Gates's and Petraeus's arguments ultimately carried the day with the President. But I've been Downrange multiple times, in both OIF and OEF theaters. And in my opinion Biden had it right. And I think history will show this. Unfortunately being on the right side of history doesn't mean much to the families of the nearly 2,500 American service members who have so far paid the ultimate price in Afghanistan.On a (much) lighter note, would all of you who believe in such things please throw up some positive energy for the Niners and Broncos this weekend in the Conference finals?

This is a purely financial plea on my part. You see, since lo those years ago when I ceased dialing Rocco and "Mr. Black" nearly every football Sunday morn, I've been making little side bets with my brother each summer before the start of the NFL season. He took me for $200 in the regular season, but I can make all that back if San Francisco wins the Super Bowl. I can even cut into his winnings by $50 if Denver wins the Super Bowl. And he can add $50 to my tab if the hated Belichick and Brady win the Super Bowl.

C'mon, nobody wants to see Belichick hoisting the Lombardi Trophy in two weeks. (And I wonder how many New England readers that just cost me?) So let's will the Niners and Broncs into the Big Game. I'd even take the financial hit and settle for a Denver victory, as Peyton manning seems like a pretty cool dude.

You with me on this? Of course you are.

*****

And finally, a word about the George Washington Bridgegate and the "Round Mound of Wolfhound" who is the governor of my home state. But first, check this out; hilarious.

But even before the pettiness and bullying of Bridgegate--President Chris Christie? Really? Let me tell you a story.

Last winter, when the insurance adjustors descended on Jersey in the wake of Hurricane Sandy, a pleasant enough kid showed up at our door one day to take a look at the heavy, wooden French doors that were blown off our 80-year-old garage when a 100-foot oak was airlifted into the structure.

The insurance companies were so strapped for adjustors because of the overwhelming damage up and down the coast that they were flying them in from all over the country. Ours was maybe in his late 20's, and he had never been out of the Midwest.

After several pleasant conversations with both my wife and some of our neighbors, the kid gushed how he couldn't wait to tell the folks back home about the wonderful people, nothing like he expected, that he was meeting in Jersey.

When my wife asked him what in fact he had expected, he looked at her kind of sheepish and admitted that his only previous impression of the state had come from the idiots on "Jersey Shore."

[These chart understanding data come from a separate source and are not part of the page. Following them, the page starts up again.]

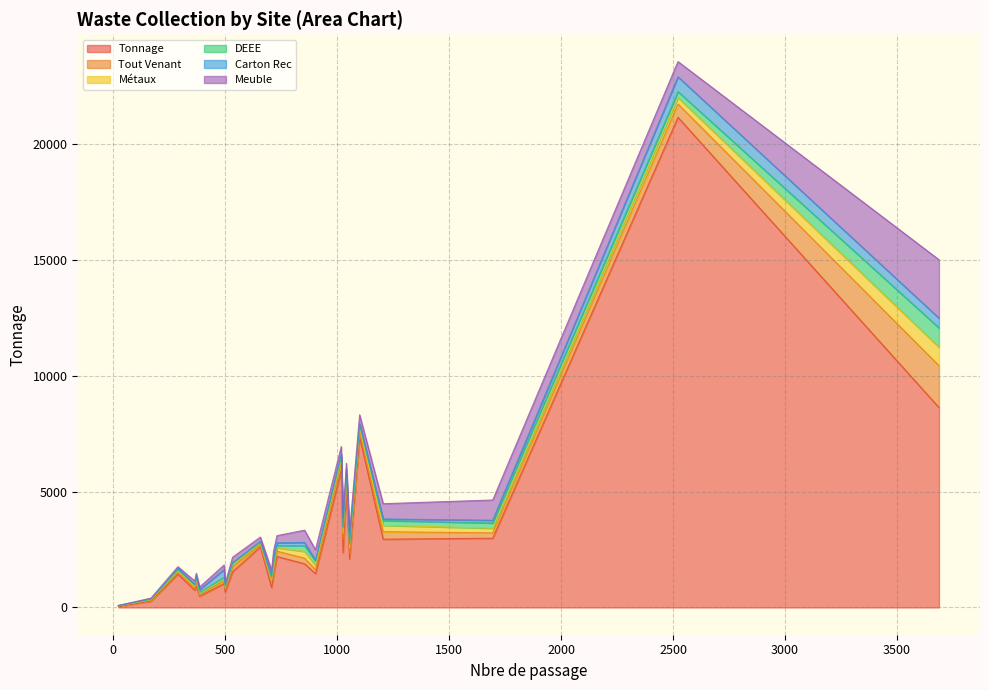

What is the highest value of the Tonnage series?

21146.5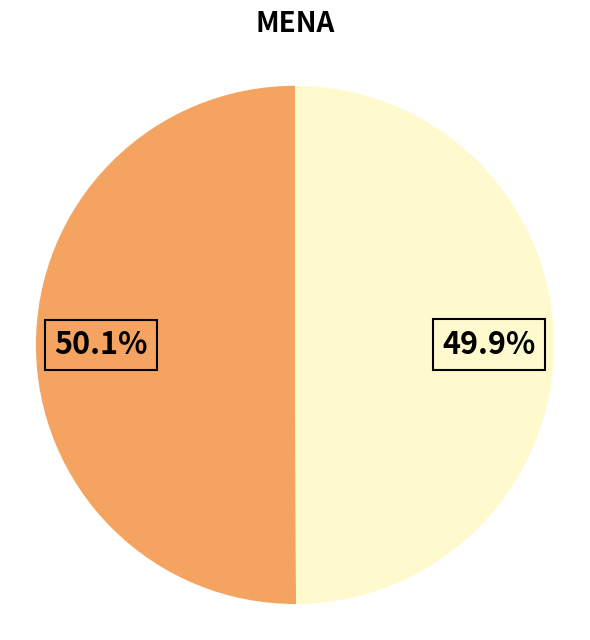

Is there a majority slice in this chart?

Yes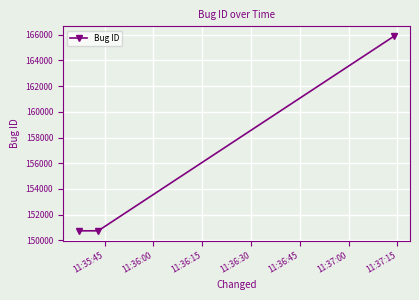

What is the minimum value shown in the chart?

150738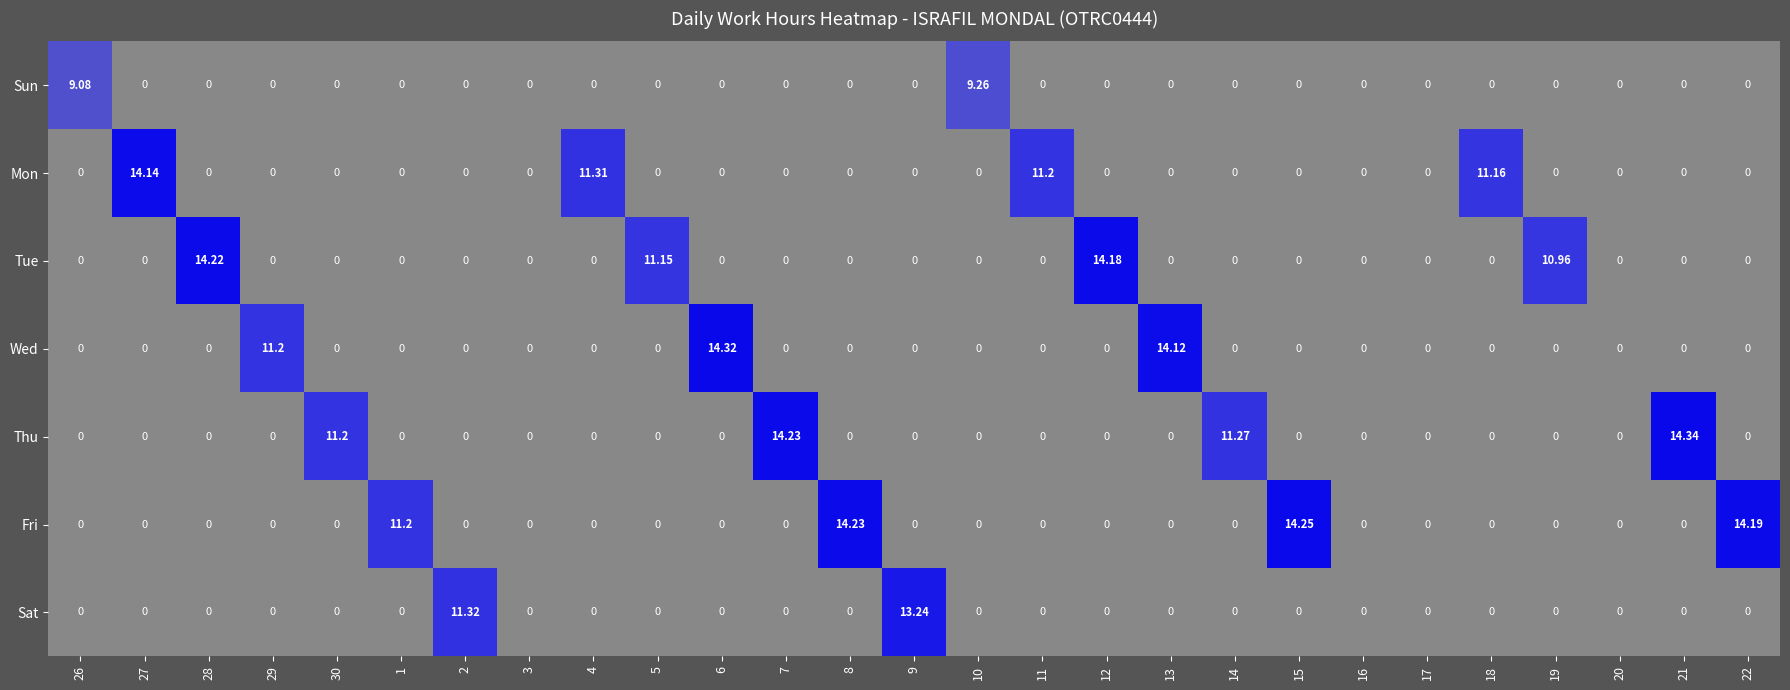

At which category is the sum across all series the highest?

21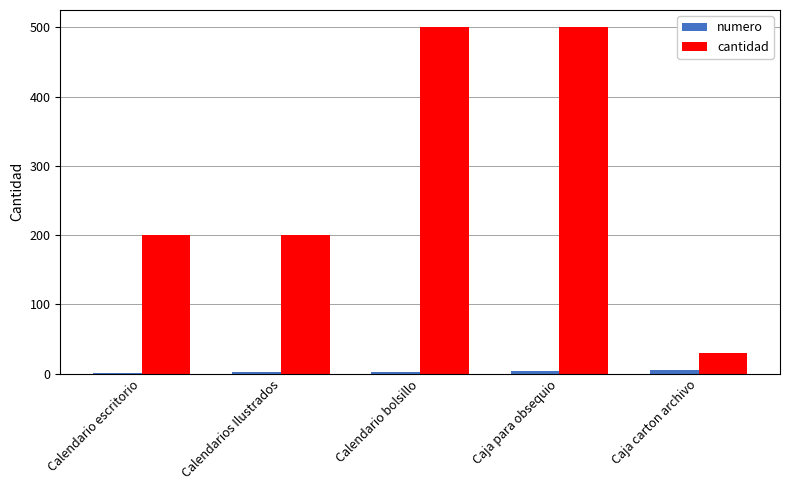

The cantidad series shows 113 at Calendarios Ilustrados. True or false?

False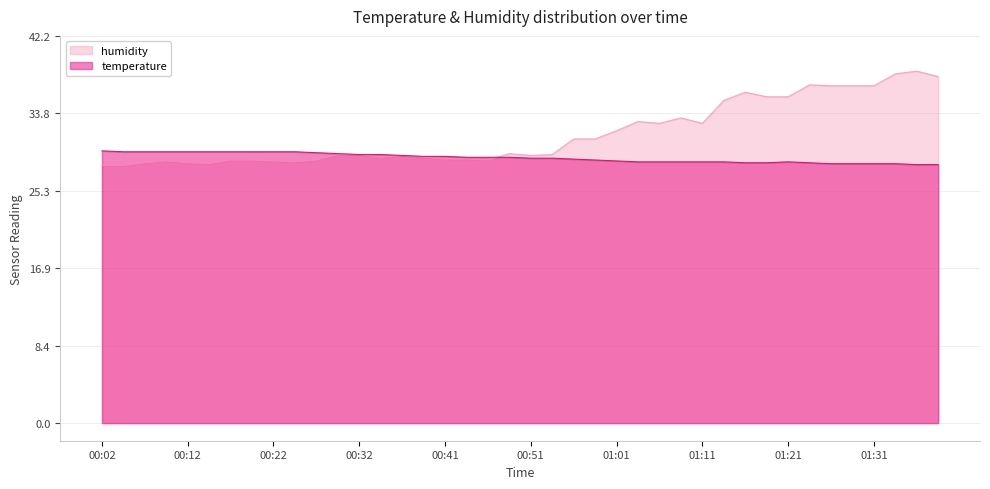

What value does the temperature series have at 01:33?

28.3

You think that kid is alone west of, say, the Poconos and south of the Mason Dixon line? Throw in an older generation of voters who may not know from "Jersey Shore" but are certainly familiar with "The Sopranos," add that to Christy's pre-Bridgegate image as a made political man, and the fanciful idea of Republican voters from the South and flyover country giving this guy a primary look, much less voting him into the White House, is a fantasy.

Why not just nominate Snooki and be done with it?